Data
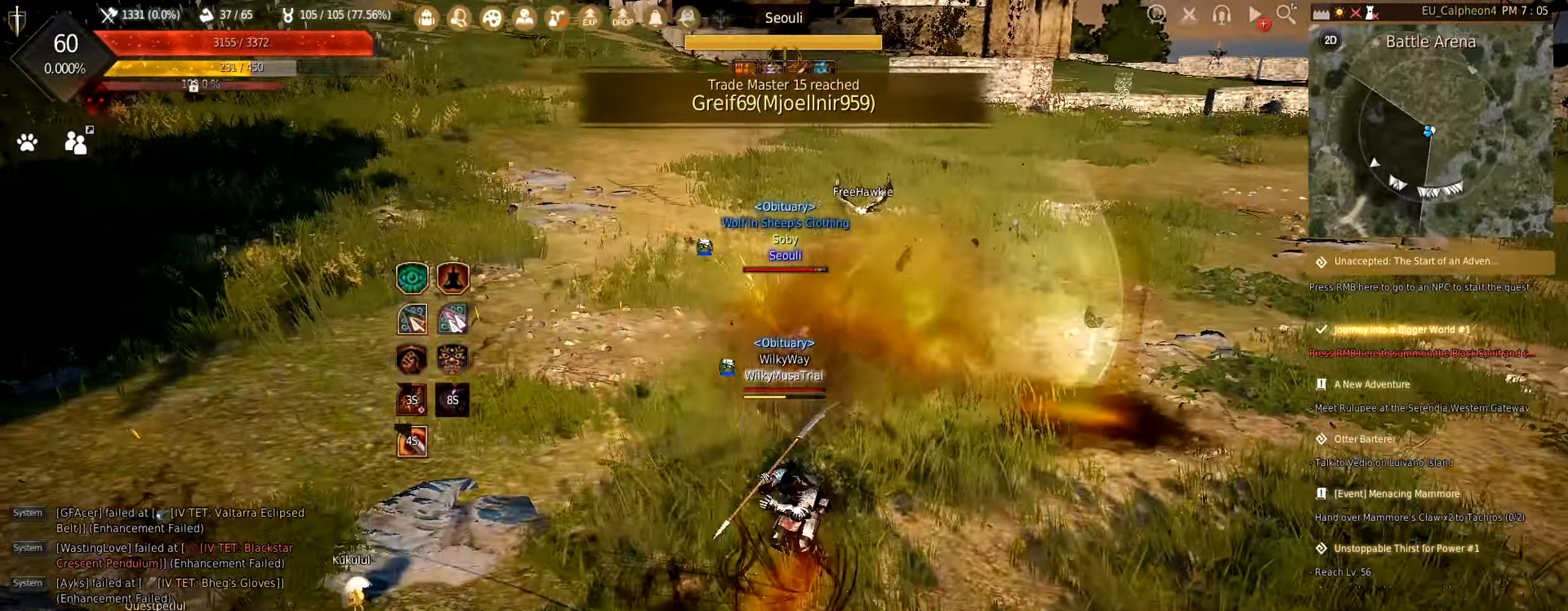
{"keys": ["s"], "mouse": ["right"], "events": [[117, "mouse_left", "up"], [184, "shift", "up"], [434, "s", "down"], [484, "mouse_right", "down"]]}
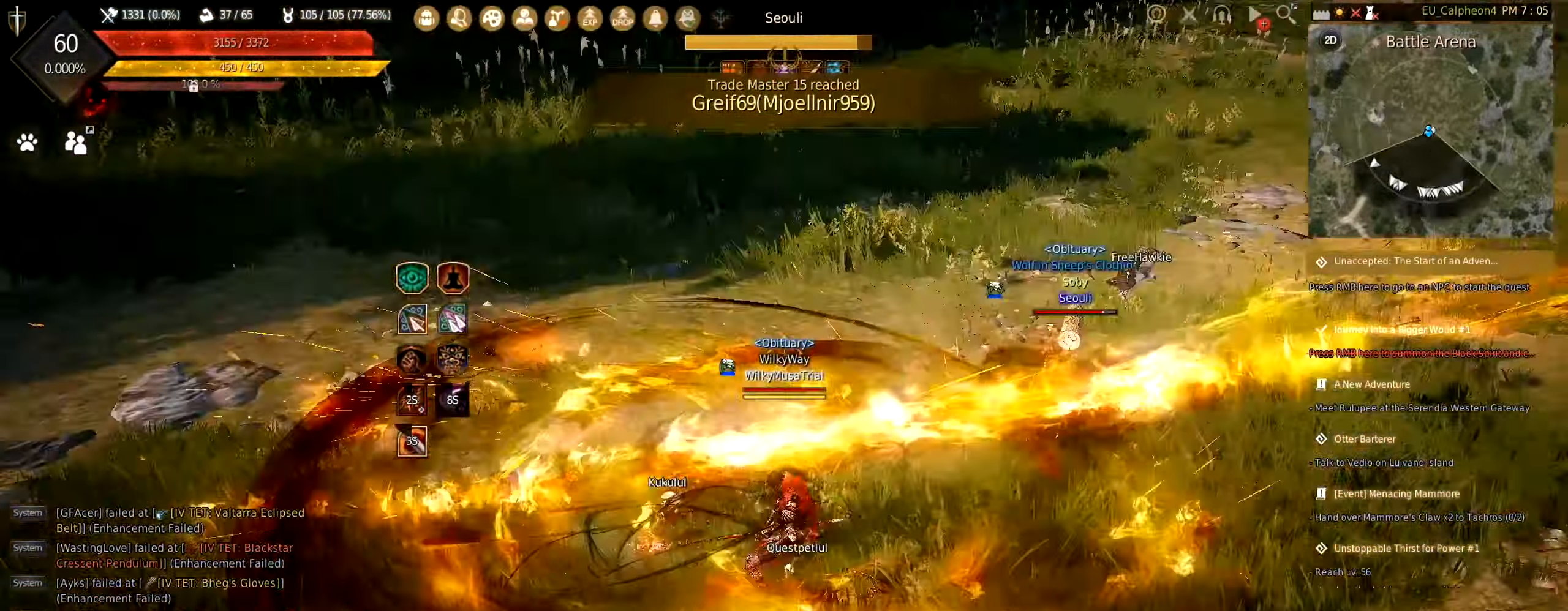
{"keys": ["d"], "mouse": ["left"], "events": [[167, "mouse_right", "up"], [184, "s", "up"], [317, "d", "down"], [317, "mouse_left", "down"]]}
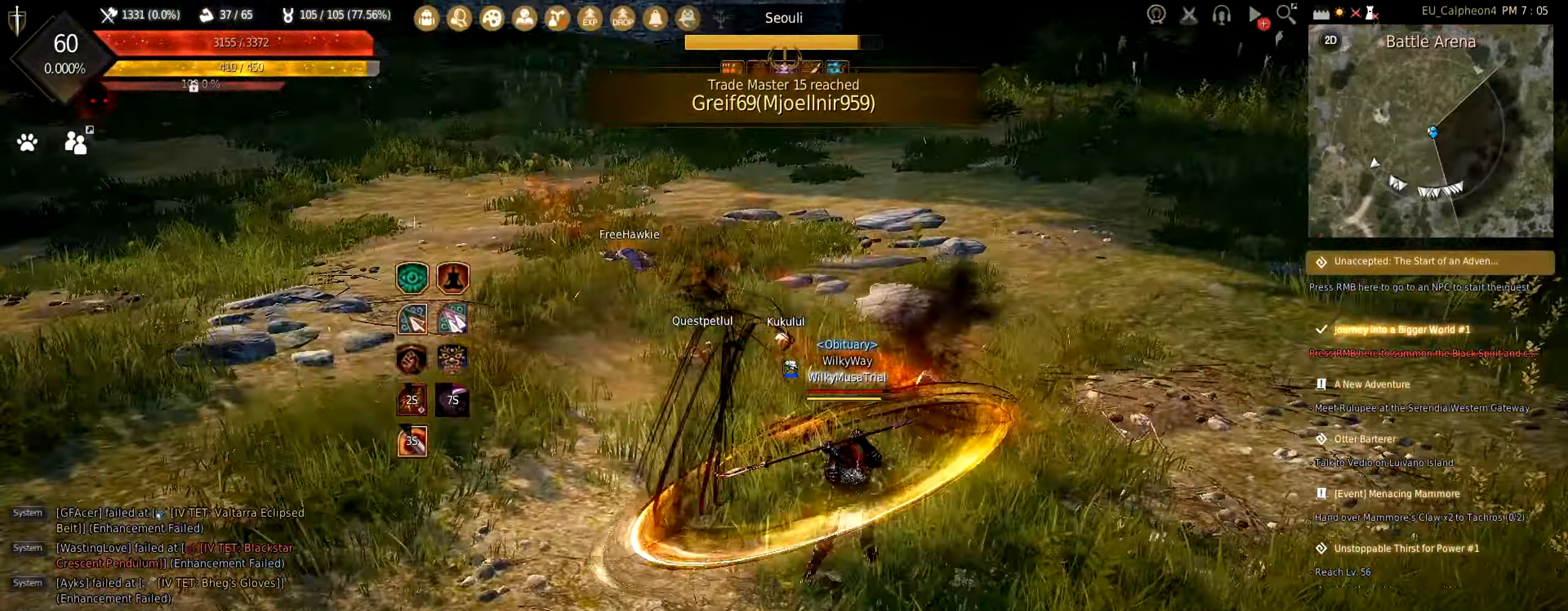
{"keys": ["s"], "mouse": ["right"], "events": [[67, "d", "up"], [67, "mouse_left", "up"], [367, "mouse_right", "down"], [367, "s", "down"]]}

About this task
Leave the pictures out and return the rest of the material exactly.

Task output
{"keys": ["s"], "mouse": ["right"], "events": [[117, "mouse_left", "up"], [184, "shift", "up"], [434, "s", "down"], [484, "mouse_right", "down"]]}
{"keys": ["d"], "mouse": ["left"], "events": [[167, "mouse_right", "up"], [184, "s", "up"], [317, "d", "down"], [317, "mouse_left", "down"]]}
{"keys": ["s"], "mouse": ["right"], "events": [[67, "d", "up"], [67, "mouse_left", "up"], [367, "mouse_right", "down"], [367, "s", "down"]]}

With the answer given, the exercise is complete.